At a huge gang meeting in the Bronx (actually shot in Riverside Park), the Warriors are wrongly accused of having killed Cyrus (Roger Hill), an outspoken leader trying to band all the warring factions together to form one huge force that can take over the New York City borough by borough. The Warriors then must make it back to their home turf, Coney Island, with every gang in New York lying in wait for them to pass through their territory. This iconic New York City gang movie is based on Sol Yurick’s novel, which in turn is loosely based on Xenophon’s Anabasis, which told of the ancient Greeks’ retreat from Persia. Michael Beck stars as Swan, who becomes the de-facto leader of the Warriors after Cleon (Dorsey Wright) gets taken down early. Battling Swan for control is Ajax (Dexter’s James Remar) and tough-talking Mercy (Too Close for Comfort’s Deborah Van Valkenburgh).
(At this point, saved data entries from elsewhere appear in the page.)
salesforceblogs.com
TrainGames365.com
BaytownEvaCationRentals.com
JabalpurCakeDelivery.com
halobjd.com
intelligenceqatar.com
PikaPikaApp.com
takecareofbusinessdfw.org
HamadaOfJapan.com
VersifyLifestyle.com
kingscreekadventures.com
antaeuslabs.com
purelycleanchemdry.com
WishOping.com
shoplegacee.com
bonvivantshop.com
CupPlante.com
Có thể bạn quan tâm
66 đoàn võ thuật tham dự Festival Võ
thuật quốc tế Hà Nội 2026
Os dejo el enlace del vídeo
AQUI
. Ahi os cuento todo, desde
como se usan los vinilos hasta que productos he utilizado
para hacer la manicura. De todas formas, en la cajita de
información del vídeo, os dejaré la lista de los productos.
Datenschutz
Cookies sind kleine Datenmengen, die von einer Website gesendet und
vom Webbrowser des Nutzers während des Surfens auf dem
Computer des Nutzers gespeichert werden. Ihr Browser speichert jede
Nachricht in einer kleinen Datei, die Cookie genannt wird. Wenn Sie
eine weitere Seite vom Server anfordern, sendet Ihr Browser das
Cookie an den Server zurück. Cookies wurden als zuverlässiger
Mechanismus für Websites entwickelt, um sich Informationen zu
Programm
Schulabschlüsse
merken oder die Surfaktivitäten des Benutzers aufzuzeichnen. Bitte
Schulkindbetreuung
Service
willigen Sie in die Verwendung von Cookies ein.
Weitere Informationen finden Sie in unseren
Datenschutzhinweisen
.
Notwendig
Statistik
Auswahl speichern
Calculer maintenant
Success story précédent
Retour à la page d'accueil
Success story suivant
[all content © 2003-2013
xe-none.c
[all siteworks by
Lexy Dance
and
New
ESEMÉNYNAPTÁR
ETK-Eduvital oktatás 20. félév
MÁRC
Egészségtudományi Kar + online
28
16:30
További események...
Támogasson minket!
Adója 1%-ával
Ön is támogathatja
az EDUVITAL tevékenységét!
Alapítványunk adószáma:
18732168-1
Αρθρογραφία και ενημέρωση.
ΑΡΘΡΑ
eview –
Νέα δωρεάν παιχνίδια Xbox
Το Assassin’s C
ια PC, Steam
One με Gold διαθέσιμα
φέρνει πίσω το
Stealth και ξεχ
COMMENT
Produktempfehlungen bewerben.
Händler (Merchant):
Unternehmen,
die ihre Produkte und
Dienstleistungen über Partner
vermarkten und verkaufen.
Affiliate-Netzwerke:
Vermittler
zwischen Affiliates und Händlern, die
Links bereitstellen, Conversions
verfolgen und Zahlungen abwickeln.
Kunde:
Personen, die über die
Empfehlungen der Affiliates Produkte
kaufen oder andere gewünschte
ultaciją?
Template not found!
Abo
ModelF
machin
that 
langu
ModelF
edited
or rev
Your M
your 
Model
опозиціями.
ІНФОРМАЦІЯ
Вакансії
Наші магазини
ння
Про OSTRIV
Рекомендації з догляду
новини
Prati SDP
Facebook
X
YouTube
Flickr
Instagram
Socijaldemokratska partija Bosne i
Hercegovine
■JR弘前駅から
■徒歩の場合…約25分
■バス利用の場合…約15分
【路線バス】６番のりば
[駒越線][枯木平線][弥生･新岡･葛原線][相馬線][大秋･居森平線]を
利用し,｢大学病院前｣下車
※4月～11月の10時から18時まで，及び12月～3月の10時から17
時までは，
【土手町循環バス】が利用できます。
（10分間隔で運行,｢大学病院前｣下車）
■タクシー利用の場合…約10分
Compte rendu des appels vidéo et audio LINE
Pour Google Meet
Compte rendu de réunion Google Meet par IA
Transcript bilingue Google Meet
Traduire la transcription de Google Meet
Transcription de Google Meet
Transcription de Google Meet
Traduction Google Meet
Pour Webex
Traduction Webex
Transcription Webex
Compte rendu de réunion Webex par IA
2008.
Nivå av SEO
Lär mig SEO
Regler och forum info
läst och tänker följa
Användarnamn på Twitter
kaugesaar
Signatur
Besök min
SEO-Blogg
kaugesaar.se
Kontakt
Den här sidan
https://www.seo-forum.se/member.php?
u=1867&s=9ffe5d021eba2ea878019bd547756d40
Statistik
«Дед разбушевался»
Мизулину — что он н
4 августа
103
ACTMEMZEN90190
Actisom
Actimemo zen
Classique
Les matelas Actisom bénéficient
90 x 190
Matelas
Serving as a Greek chorus is Lynne (Law & Order) Thigpen as a radio DJ, and, yes, that young woman out too late in Central Park is eventual Oscar winner Mercedes Ruehl. Among the cartoony gangs of New York who try to stop the Warriors are the roller-skating Punks, the pathetic Orphans, the militaristic Gramercy Riffs, the all-girl Lizzies, the ragtag Rogues, and the inimitable Baseball Furies. Another main character is the New York City subway system. The Warriors is a gritty, tense, violent, funny, romantic, wholly absorbing movie, a brutal yet tender tale that will quickly work its way into your heart. The Warriors is screening May 25-27 as part of the IFC Center’s Wild Hill: Walter Hill at Midnight series, celebrating the career of the director of such films as 48 Hrs., Streets of Fire, and The Long Riders. The IFC Center will also be showing Hill’s underrated bare-knuckle drama Hard Times, with James Coburn and Charles Bronson, on June 1-2, followed on June 8-9 by the Hill-scripted Hickey & Boggs, starring Bill Cosby and Robert Culp (who directed the film), and June 15-16 by Sam Peckinpah’s The Getaway, which Hill wrote and stars Steve McQueen and Ali McGraw.